Some of the few hopeful signs are emerging from the private sector. In May 2005, the Bill & Melinda Gates Foundation pledged $35 million to a comprehensive anti-malaria pilot project in Zambia. The project combines all the possible anti-malarial weapon–insecticides, bed nets, and ACT. The foundation also appears willing to fund a study to consider exactly how to deliver the global ACT subsidy; several major donor agencies including UNICEF and WHO are discussing how to make the subsidy work. Stung by congressional criticism, USAID also vowed in January to mend its ways (this year it intends to spend half of its malaria budget on drugs, nets and spraying). It has also said that it is rebuilding its staff to become less reliant on contractors. Whether these initiatives will bear fruit, or simply go the way of numerous other lofty goals, remains to be seen.
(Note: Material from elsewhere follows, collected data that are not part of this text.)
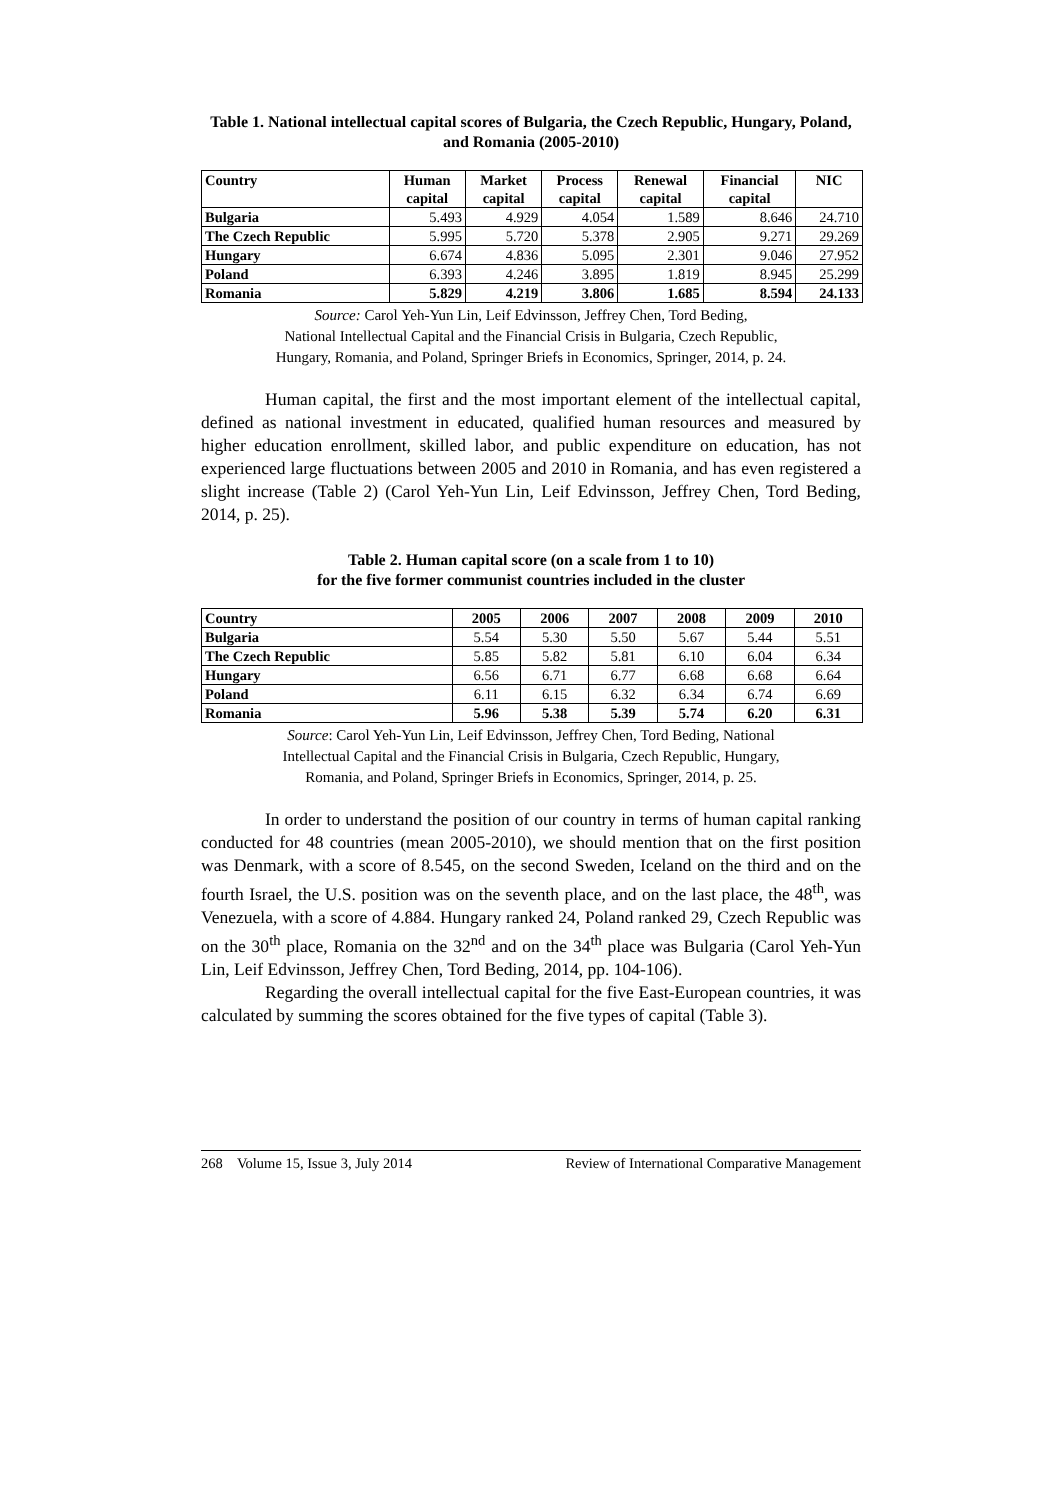Table 1. National intellectual capital scores of Bulgaria, the Czech Republic, Hungary, Poland, and Romania (2005-2010)
| Country | Human capital | Market capital | Process capital | Renewal capital | Financial capital | NIC |
| --- | --- | --- | --- | --- | --- | --- |
| Bulgaria | 5.493 | 4.929 | 4.054 | 1.589 | 8.646 | 24.710 |
| The Czech Republic | 5.995 | 5.720 | 5.378 | 2.905 | 9.271 | 29.269 |
| Hungary | 6.674 | 4.836 | 5.095 | 2.301 | 9.046 | 27.952 |
| Poland | 6.393 | 4.246 | 3.895 | 1.819 | 8.945 | 25.299 |
| Romania | 5.829 | 4.219 | 3.806 | 1.685 | 8.594 | 24.133 |
Source: Carol Yeh-Yun Lin, Leif Edvinsson, Jeffrey Chen, Tord Beding,
National Intellectual Capital and the Financial Crisis in Bulgaria, Czech Republic,
Hungary, Romania, and Poland, Springer Briefs in Economics, Springer, 2014, p. 24.
Human capital, the first and the most important element of the intellectual capital, defined as national investment in educated, qualified human resources and measured by higher education enrollment, skilled labor, and public expenditure on education, has not experienced large fluctuations between 2005 and 2010 in Romania, and has even registered a slight increase (Table 2) (Carol Yeh-Yun Lin, Leif Edvinsson, Jeffrey Chen, Tord Beding, 2014, p. 25).
Table 2. Human capital score (on a scale from 1 to 10)
for the five former communist countries included in the cluster
| Country | 2005 | 2006 | 2007 | 2008 | 2009 | 2010 |
| --- | --- | --- | --- | --- | --- | --- |
| Bulgaria | 5.54 | 5.30 | 5.50 | 5.67 | 5.44 | 5.51 |
| The Czech Republic | 5.85 | 5.82 | 5.81 | 6.10 | 6.04 | 6.34 |
| Hungary | 6.56 | 6.71 | 6.77 | 6.68 | 6.68 | 6.64 |
| Poland | 6.11 | 6.15 | 6.32 | 6.34 | 6.74 | 6.69 |
| Romania | 5.96 | 5.38 | 5.39 | 5.74 | 6.20 | 6.31 |
Source: Carol Yeh-Yun Lin, Leif Edvinsson, Jeffrey Chen, Tord Beding, National
Intellectual Capital and the Financial Crisis in Bulgaria, Czech Republic, Hungary,
Romania, and Poland, Springer Briefs in Economics, Springer, 2014, p. 25.
In order to understand the position of our country in terms of human capital ranking conducted for 48 countries (mean 2005-2010), we should mention that on the first position was Denmark, with a score of 8.545, on the second Sweden, Iceland on the third and on the fourth Israel, the U.S. position was on the seventh place, and on the last place, the 48<sup>th</sup>, was Venezuela, with a score of 4.884. Hungary ranked 24, Poland ranked 29, Czech Republic was on the 30<sup>th</sup> place, Romania on the 32<sup>nd</sup> and on the 34<sup>th</sup> place was Bulgaria (Carol Yeh-Yun Lin, Leif Edvinsson, Jeffrey Chen, Tord Beding, 2014, pp. 104-106).
Regarding the overall intellectual capital for the five East-European countries, it was calculated by summing the scores obtained for the five types of capital (Table 3).
268 Volume 15, Issue 3, July 2014 Review of International Comparative Management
At Ndirande, a new crowd of children and mothers sits on the floor outside the doctor’s office. The room echoes with the wails of skeletal babies. More worrisomely, some of the children are eerily silent. Meria cradles her baby daughter, who’s been coughing up blood and vomiting repeatedly. Next to her, Agnes, a 46-year-old with a heavily-creased face who wears a headscarf decorated with brightly-colored mangoes, stares at her three-year-old son. He’s not moving at all. “That boy has had malaria every month, and today he’s having the same symptoms as before,” Agnes says. “I’m worried he’ll have this problem every month, forever.”